Not surprisingly, then, by the late third century, the Persian Empire found itself with abundant Christians, drawn from a wide variety of theological and ethnic traditions. Over time, the Church of the East operated ever more closely with the Empire, despite its apparently hostile religious traditions. I quote the Encyclopedia Iranica:
In 410, a Synod was convened at Ctesiphon: The royal capital had become also the acknowledged center of Christianity in the Empire. The proceedings began with a prayer for the king, Yazdegerd I; and the Synod adopted the creed of Nicaea. Six provinces were then listed as Christian jurisdictions, including Ray and Abaršahr; in the late 6th century, Marv and Herat, whose Christian communities were already centuries old, are prominently mentioned.
By the seventh century, the Church of the East happily allied with the Sassanids against the Orthodox Christians of Constantinople. At times, it looked uncannily like an imperial state church.

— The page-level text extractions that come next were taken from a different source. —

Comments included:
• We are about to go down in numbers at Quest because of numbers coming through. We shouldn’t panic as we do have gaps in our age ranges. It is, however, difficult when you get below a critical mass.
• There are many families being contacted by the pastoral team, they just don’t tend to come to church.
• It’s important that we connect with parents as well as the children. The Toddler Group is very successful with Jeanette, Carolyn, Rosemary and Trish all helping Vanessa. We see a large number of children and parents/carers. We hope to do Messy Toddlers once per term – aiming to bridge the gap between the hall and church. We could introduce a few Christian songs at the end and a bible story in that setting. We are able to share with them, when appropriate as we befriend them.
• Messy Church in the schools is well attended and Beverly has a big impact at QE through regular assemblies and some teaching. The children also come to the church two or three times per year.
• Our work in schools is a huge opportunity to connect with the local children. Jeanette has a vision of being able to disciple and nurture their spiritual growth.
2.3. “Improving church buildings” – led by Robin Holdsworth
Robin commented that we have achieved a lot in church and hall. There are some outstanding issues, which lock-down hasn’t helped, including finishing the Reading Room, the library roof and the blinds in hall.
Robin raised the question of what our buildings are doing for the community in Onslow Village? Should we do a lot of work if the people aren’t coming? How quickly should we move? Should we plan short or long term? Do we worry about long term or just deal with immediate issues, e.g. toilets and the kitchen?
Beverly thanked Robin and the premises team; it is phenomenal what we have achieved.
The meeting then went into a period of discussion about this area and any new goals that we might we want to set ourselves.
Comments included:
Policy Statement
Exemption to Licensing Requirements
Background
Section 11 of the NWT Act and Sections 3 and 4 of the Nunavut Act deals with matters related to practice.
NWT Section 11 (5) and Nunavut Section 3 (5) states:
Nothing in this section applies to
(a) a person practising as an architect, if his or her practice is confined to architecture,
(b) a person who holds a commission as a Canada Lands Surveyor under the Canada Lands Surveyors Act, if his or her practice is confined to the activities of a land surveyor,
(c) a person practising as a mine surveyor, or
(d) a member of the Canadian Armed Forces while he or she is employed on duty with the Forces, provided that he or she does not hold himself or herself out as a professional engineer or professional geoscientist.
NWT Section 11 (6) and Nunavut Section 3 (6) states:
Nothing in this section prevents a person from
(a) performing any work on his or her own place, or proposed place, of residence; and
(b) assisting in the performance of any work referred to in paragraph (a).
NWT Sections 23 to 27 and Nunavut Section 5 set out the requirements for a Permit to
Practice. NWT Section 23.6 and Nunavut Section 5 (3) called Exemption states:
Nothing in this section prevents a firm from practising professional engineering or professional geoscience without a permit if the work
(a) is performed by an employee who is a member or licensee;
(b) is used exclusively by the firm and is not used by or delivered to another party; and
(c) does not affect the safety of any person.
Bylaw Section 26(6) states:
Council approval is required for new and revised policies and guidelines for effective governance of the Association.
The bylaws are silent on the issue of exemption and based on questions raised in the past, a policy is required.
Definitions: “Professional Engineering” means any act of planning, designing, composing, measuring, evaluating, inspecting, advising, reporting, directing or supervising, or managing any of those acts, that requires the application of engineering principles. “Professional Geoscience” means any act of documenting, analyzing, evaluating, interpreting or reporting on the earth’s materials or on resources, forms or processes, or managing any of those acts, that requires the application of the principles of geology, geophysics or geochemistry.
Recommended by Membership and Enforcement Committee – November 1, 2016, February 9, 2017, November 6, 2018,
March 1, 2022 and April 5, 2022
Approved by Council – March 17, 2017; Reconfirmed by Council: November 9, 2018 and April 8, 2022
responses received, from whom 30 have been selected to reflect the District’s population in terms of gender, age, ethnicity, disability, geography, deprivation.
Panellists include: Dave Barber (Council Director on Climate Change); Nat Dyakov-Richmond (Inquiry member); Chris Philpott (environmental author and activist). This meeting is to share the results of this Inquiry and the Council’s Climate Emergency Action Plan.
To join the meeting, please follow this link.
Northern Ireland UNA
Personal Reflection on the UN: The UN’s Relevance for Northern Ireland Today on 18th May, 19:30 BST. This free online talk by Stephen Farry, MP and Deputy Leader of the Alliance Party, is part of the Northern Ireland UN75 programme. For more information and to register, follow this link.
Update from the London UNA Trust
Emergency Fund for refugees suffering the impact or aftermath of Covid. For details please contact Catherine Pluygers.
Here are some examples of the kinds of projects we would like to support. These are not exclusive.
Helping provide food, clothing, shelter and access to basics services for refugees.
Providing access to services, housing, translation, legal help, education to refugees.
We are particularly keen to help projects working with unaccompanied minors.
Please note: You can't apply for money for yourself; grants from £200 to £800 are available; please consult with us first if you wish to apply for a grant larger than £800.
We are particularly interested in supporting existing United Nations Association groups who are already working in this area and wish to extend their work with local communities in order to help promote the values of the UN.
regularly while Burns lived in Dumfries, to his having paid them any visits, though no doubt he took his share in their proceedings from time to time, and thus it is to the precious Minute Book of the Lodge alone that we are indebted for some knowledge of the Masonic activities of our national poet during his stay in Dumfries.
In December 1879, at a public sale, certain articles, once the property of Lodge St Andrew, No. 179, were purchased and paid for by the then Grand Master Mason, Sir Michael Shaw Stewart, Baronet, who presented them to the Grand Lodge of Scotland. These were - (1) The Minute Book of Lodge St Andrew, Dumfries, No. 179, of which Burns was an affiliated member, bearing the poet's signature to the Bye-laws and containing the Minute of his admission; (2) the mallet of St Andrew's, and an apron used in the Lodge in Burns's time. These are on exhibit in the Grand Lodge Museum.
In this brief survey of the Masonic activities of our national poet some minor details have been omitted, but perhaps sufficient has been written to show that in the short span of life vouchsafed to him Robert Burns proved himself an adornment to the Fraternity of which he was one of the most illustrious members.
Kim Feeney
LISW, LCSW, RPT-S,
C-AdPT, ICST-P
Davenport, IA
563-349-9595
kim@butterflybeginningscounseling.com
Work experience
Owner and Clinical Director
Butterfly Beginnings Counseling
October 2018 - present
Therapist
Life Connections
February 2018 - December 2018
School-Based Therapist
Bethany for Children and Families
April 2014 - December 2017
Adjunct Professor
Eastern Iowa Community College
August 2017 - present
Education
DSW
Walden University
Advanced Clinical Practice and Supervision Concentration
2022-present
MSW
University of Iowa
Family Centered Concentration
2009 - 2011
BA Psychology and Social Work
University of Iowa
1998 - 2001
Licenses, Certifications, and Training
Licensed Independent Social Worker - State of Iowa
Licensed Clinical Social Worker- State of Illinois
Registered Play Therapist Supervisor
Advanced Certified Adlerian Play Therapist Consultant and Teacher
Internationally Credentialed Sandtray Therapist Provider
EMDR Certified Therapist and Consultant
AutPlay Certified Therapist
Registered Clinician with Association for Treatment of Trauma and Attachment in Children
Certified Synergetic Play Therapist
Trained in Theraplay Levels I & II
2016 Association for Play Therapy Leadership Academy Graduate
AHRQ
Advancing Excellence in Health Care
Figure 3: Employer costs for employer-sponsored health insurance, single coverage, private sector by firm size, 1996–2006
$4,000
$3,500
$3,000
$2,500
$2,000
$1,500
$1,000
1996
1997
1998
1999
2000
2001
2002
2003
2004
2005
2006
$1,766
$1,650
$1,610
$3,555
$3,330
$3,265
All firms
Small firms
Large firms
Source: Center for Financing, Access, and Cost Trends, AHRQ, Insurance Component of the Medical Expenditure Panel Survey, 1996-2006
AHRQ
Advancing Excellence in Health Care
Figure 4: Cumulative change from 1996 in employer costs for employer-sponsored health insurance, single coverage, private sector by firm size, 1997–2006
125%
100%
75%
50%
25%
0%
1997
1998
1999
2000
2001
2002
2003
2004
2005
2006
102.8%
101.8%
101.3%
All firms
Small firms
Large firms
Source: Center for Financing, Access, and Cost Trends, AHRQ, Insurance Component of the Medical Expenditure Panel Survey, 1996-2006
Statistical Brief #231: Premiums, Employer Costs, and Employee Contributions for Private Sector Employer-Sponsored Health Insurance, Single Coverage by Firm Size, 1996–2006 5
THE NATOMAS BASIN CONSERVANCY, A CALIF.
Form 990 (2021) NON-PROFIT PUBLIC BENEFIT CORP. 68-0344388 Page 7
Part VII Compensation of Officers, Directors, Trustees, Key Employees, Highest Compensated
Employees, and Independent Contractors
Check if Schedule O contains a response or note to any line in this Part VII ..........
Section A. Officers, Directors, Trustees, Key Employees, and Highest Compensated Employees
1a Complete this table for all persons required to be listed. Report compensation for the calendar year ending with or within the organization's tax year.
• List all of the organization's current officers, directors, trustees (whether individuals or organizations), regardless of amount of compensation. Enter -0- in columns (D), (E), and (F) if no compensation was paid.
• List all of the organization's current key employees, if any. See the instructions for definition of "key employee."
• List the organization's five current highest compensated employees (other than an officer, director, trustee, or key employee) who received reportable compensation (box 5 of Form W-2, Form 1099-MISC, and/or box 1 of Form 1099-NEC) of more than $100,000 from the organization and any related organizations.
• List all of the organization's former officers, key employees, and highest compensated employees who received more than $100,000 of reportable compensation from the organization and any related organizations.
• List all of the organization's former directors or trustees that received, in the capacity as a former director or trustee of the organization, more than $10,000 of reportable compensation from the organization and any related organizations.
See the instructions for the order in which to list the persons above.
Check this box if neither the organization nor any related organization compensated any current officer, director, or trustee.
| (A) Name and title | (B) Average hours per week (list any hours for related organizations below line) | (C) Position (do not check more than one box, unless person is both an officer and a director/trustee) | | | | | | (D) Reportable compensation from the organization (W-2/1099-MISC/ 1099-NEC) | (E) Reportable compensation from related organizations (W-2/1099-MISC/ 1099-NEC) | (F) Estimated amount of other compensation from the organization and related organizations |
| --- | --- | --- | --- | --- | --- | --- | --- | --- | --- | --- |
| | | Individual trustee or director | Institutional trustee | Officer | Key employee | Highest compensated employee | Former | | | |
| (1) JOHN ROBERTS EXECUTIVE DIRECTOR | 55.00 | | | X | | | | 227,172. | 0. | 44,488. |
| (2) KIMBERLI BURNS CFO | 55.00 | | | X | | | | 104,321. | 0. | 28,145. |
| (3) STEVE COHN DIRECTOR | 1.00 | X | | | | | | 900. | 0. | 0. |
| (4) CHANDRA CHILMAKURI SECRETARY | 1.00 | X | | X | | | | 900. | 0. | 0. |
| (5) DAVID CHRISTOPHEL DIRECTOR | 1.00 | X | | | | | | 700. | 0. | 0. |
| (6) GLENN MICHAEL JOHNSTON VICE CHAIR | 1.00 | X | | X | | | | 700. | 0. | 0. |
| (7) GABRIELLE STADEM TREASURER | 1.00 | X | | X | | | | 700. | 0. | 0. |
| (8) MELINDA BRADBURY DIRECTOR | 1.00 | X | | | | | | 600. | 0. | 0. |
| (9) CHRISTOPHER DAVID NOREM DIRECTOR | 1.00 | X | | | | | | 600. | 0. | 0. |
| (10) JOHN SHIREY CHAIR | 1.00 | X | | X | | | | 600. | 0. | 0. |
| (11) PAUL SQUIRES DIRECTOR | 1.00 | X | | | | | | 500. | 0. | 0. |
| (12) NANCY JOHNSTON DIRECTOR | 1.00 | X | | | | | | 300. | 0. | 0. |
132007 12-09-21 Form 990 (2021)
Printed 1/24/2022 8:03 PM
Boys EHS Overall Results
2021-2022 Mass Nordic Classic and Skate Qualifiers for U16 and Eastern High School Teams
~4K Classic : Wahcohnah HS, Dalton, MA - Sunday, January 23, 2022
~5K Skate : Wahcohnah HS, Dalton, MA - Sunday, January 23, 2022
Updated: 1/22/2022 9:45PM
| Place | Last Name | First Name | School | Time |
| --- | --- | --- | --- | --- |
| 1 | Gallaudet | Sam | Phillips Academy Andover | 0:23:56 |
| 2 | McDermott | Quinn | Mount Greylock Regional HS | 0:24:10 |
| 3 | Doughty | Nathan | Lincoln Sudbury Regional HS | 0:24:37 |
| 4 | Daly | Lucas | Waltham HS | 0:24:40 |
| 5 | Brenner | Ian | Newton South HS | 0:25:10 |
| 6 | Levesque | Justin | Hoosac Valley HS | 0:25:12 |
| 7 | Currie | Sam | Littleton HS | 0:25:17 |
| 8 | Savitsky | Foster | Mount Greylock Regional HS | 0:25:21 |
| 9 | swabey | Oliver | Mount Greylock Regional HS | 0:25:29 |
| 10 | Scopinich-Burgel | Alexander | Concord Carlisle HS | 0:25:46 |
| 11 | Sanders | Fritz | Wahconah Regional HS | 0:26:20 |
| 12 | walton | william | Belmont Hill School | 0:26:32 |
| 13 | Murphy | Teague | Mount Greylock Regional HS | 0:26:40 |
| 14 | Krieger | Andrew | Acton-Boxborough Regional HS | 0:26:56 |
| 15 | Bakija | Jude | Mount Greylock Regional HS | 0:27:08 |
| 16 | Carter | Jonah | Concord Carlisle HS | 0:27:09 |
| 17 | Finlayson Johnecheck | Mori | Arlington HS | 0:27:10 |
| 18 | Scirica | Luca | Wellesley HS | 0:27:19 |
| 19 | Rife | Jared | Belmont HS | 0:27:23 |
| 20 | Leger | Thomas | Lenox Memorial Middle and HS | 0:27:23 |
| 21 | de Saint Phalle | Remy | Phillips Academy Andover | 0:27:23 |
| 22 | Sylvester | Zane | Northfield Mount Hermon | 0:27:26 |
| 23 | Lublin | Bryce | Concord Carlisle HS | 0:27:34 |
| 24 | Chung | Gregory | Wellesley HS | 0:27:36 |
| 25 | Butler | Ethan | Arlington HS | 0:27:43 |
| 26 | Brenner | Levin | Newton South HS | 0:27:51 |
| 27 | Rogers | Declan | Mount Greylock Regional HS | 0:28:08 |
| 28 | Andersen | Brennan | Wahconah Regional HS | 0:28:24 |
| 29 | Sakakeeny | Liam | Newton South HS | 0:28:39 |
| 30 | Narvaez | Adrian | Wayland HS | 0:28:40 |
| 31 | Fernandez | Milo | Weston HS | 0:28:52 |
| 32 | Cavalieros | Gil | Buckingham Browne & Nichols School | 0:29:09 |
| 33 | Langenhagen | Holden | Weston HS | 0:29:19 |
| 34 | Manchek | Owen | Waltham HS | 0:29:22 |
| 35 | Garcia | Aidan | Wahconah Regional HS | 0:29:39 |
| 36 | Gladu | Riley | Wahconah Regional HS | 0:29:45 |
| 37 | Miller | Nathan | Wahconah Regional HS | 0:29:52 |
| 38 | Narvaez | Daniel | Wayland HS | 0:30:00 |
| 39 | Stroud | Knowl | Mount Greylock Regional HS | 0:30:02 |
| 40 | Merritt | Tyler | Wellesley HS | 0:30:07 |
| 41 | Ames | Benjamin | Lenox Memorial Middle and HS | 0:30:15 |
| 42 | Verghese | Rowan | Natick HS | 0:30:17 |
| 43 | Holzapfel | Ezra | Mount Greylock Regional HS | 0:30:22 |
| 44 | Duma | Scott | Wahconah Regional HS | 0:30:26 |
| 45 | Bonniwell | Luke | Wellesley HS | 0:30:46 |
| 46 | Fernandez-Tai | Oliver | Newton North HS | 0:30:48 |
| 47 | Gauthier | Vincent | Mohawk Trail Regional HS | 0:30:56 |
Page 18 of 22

In the West, the papacy maintained its center at Rome long after the passing of the Empire that had originally stood at that place. In the East, the Church of the East occupied the Persian imperial city of Seleucia-Ctesiphon, and stayed there long after the Arab Muslims had supplanted the Persian empire. Only when the Muslim Caliphate moved to nearby Baghdad did the Church’s Patriarch follow the new rulers, and select a new residence. Meanwhile, Christian missions were enthusiastically spreading north and east into Central Asia, through what had been the provinces of the Sassanid empire. And thus was the Church of the East born.
As I’ll suggest next time, if Sassanid Persia never became a Christian empire, the dynasty’s Christian connections were very powerful indeed. Empires are strange things… See what happens when you go and conquer and deport all those innocent people, and bring them back with you?
SOURCES
Michael R. Jackson Bonner, ed., The Last Empire of Iran (Gorgias Press 2020), especially pages 313-348.
Jes Peter Asmussen, “Christians in Iran,” in Ehsan Yarshater, ed., The Cambridge History of Iran Volume 3: The Seleucid, Parthian and Sasanid Periods, Part 2 (Cambridge University Press, 1983), 924-48.
R.N.Frye, “The Political History Of Iran Under The Sasanians,” in Ehsan Yarshater, ed., The Cambridge History of Iran Volume 3: The Seleucid, Parthian and Sasanid Periods, Part 1 (Cambridge University Press, 1983), 116-180.
Richard E. Payne, A State of Mixture: Christians, Zoroastrians, and Iranian Political Culture in Late Antiquity (University of California Press, 2015)
Parvaneh Pourshariati, Decline and Fall of the Sasanian Empire: The Sasanian-Parthian Confederacy and the Arab Conquest of Iran (I. B. Tauris, 2008).
Eberhard W. Sauer, ed., Sasanian Persia: Between Rome and the Steppes of Eurasia (Edinburgh University Press, 2017).